▸ WHAT THE EXERCISE ASKS: Reproduce the lines from the one containing "Runs the app" through the end of the rows, inclusive, replacing "test runner" with "test harness" and leaving everything else unchanged. Omit the pictures from your answer.

▸ EXERCISE MATERIAL:

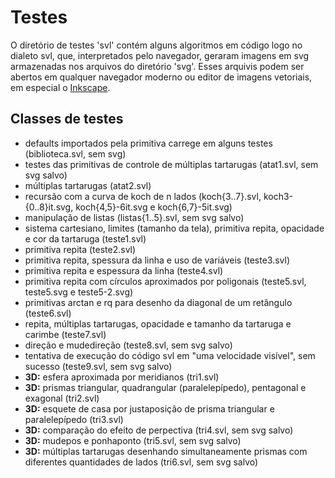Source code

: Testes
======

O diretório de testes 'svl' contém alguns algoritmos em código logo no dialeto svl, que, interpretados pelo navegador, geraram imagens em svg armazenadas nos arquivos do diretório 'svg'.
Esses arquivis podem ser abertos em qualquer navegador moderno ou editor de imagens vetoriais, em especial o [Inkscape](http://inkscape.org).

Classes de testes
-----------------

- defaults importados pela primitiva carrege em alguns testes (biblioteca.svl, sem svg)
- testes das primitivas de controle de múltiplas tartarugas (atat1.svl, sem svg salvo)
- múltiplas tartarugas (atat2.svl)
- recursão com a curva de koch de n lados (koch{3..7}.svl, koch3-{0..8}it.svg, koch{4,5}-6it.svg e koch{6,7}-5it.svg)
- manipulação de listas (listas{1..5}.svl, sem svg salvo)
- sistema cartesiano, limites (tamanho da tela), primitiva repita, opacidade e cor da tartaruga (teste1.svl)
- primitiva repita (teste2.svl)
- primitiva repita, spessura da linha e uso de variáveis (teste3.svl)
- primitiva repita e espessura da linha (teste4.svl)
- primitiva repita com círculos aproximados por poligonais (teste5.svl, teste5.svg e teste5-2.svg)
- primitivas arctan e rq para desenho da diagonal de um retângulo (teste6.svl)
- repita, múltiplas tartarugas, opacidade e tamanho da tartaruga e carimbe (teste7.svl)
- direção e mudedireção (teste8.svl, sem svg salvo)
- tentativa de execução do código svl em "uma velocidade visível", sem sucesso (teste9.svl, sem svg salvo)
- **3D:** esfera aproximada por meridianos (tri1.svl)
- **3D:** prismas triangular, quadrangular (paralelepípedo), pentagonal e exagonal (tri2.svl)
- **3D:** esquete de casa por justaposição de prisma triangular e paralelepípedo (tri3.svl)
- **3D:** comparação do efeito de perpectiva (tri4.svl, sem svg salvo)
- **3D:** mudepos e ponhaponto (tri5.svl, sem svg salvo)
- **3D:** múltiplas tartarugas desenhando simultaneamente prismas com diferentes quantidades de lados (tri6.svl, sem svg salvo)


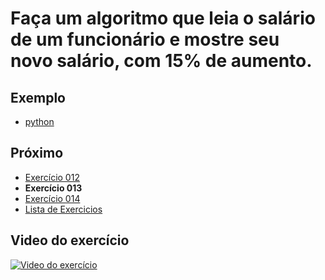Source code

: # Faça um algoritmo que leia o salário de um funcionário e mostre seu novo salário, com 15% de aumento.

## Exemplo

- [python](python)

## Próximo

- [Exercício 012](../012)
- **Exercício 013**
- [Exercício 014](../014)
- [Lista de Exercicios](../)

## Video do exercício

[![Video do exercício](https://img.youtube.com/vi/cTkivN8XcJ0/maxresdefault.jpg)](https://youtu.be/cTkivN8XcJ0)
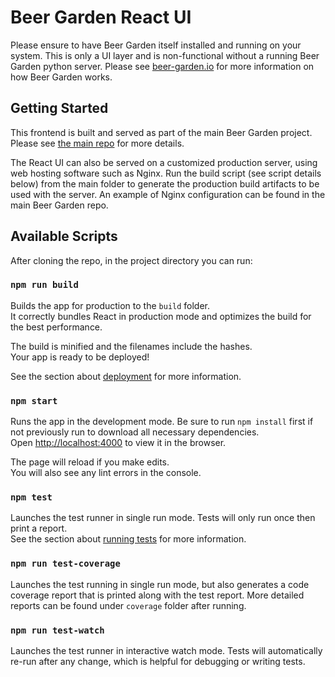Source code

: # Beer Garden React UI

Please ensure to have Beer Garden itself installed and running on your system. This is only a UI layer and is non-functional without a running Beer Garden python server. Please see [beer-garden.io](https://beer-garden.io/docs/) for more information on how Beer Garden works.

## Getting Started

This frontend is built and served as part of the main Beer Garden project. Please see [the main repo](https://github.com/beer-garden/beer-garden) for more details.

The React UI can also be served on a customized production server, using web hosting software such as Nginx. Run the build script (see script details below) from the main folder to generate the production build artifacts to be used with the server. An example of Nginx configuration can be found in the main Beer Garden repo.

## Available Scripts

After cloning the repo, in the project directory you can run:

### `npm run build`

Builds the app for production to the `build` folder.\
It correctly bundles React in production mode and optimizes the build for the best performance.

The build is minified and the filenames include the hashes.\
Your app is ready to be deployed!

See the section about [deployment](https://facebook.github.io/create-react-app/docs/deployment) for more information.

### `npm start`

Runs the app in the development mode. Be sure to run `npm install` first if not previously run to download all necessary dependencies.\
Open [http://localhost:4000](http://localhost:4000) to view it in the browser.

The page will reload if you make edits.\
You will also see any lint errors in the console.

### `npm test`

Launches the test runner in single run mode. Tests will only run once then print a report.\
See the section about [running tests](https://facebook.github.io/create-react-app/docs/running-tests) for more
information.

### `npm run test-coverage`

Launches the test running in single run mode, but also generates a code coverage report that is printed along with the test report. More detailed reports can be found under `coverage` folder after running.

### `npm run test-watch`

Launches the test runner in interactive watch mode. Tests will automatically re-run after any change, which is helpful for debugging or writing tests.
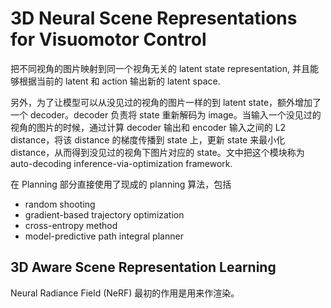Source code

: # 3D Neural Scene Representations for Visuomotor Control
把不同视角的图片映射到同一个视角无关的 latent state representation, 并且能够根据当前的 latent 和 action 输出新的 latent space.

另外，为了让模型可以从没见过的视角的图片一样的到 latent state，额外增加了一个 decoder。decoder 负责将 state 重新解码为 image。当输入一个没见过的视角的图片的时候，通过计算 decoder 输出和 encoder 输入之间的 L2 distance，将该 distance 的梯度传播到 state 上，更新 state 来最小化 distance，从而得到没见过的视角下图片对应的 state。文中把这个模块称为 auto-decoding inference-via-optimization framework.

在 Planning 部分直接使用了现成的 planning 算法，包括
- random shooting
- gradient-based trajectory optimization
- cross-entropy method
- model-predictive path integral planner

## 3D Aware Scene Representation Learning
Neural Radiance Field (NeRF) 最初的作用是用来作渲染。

▸ REPLY:
Runs the app in the development mode. Be sure to run `npm install` first if not previously run to download all necessary dependencies.\
Open [http://localhost:4000](http://localhost:4000) to view it in the browser.

The page will reload if you make edits.\
You will also see any lint errors in the console.

### `npm test`

Launches the test harness in single run mode. Tests will only run once then print a report.\
See the section about [running tests](https://facebook.github.io/create-react-app/docs/running-tests) for more
information.

### `npm run test-coverage`

Launches the test running in single run mode, but also generates a code coverage report that is printed along with the test report. More detailed reports can be found under `coverage` folder after running.

### `npm run test-watch`

Launches the test harness in interactive watch mode. Tests will automatically re-run after any change, which is helpful for debugging or writing tests.
Source code

: # 3D Neural Scene Representations for Visuomotor Control
把不同视角的图片映射到同一个视角无关的 latent state representation, 并且能够根据当前的 latent 和 action 输出新的 latent space.

另外，为了让模型可以从没见过的视角的图片一样的到 latent state，额外增加了一个 decoder。decoder 负责将 state 重新解码为 image。当输入一个没见过的视角的图片的时候，通过计算 decoder 输出和 encoder 输入之间的 L2 distance，将该 distance 的梯度传播到 state 上，更新 state 来最小化 distance，从而得到没见过的视角下图片对应的 state。文中把这个模块称为 auto-decoding inference-via-optimization framework.

在 Planning 部分直接使用了现成的 planning 算法，包括
- random shooting
- gradient-based trajectory optimization
- cross-entropy method
- model-predictive path integral planner

## 3D Aware Scene Representation Learning
Neural Radiance Field (NeRF) 最初的作用是用来作渲染。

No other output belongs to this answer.